When asked if the struggling Felipe Massa will be replaced, president Luca di Montezemolo told CNN: "In this moment my concentration is everywhere except the drivers.
"It's too early in the season and we will see after that."
Montezemolo said he was pleased to see the Brazilian perform strongly in Monaco recently, but also indicated Massa's place in the Ferrari hierarchy is clear.
"I count on him to take off points for Fernando's competitors," he said.
Brawn hints Mercedes wants Schumacher to stay
Ross Brawn has given the clearest sign yet that Mercedes would like to keep Michael Schumacher on board beyond his 2012 contract.
It has been an odd season so far for the 43-year-old: more competitive than the past two years but caught up in incidents, penalties and bad luck and with only 2 points on the board.
It has revved up speculation about the great German's future, but so far neither side has been willing to talk about it.
"We need to analyse the start of the season very carefully," team boss Brawn told Germany's Sport Bild.
"We have not reached our goals with Michael. It was not about the car and Michael being too slow, it's just been a few unfortunate circumstances coming together."
The Briton hinted that Schumacher's future is in his hands.
"After his accident in Barcelona, Michael was very unhappy, but after qualifying in Monaco he was very happy," Brawn smiled.

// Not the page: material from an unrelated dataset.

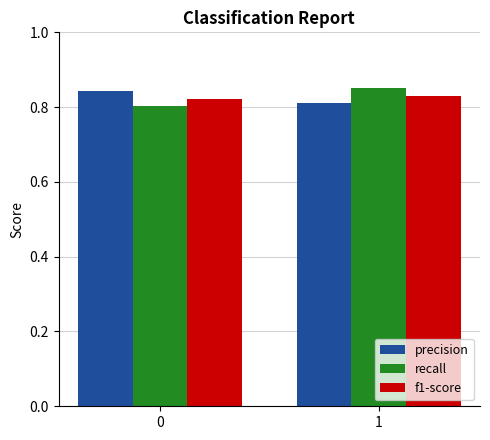

Is it true that precision equals 0.8 at 1?

True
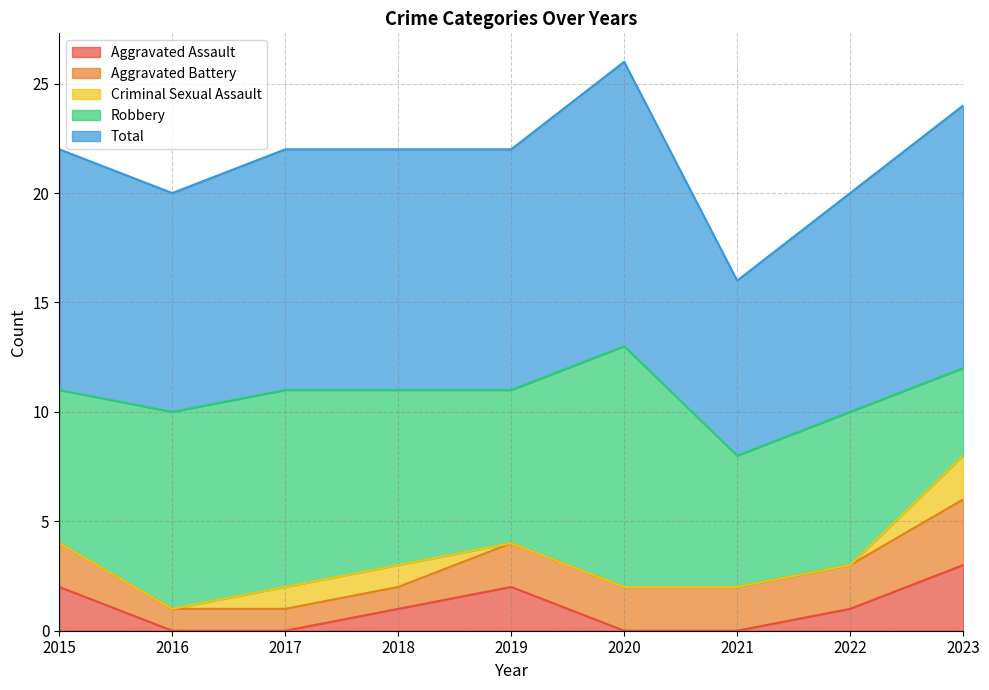

List the series in order of their peak value, lowest first.

Criminal Sexual Assault, Aggravated Assault, Aggravated Battery, Robbery, Total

"I think basically the positive feelings outweight the negative this season."
He indicated that Mercedes is convinced of Schumacher's talent and value.

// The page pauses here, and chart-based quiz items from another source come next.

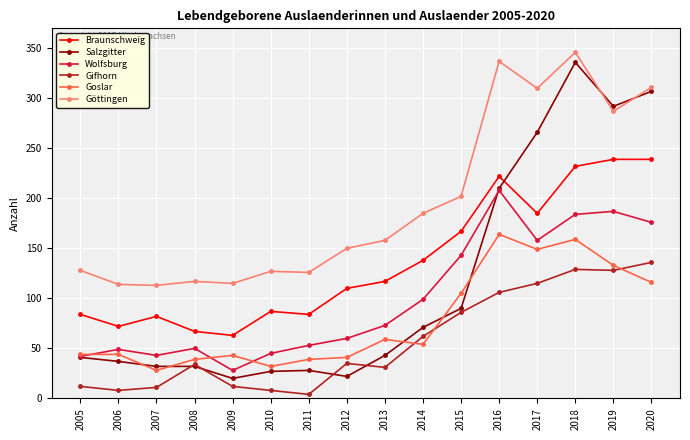

What is the total value across all series at 2006?

324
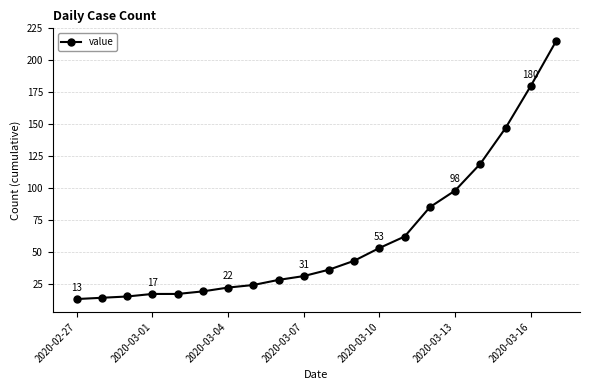

Reading right to left, extract all data points from this chart.

215	180	147	119	98	85	62	53	43	36	31	28	24	22	19	17	17	15	14	13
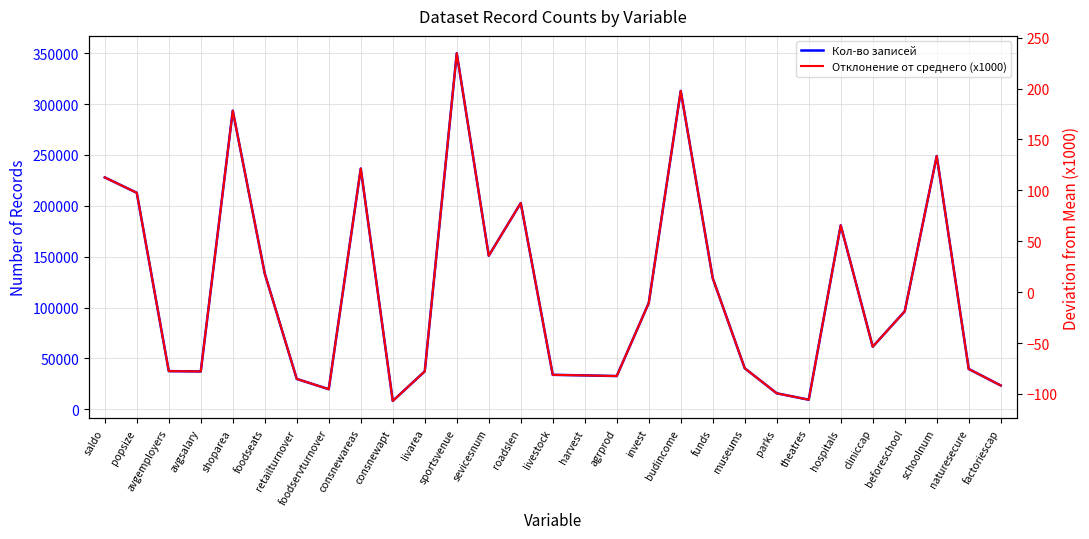

True or false: Отклонение от среднего (x1000) has more than 0 points higher than both neighbors.

True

"With the pole position, Michael showed what he is still capable of, so there is no reason for us to not want to continue with him."
Brawn said therefore that, later this season, "if we achieve our goals together with him, he like us will probably be interested in going on".
"If we all feel that it is right to continue, it will happen," he insisted.
If Schumacher does, however, decide to return to retirement, there is speculation Paul di Resta is at the front of the queue.
"We have no real plan B," insisted Brawn, "although one or two people have asked us about our situation for 2013."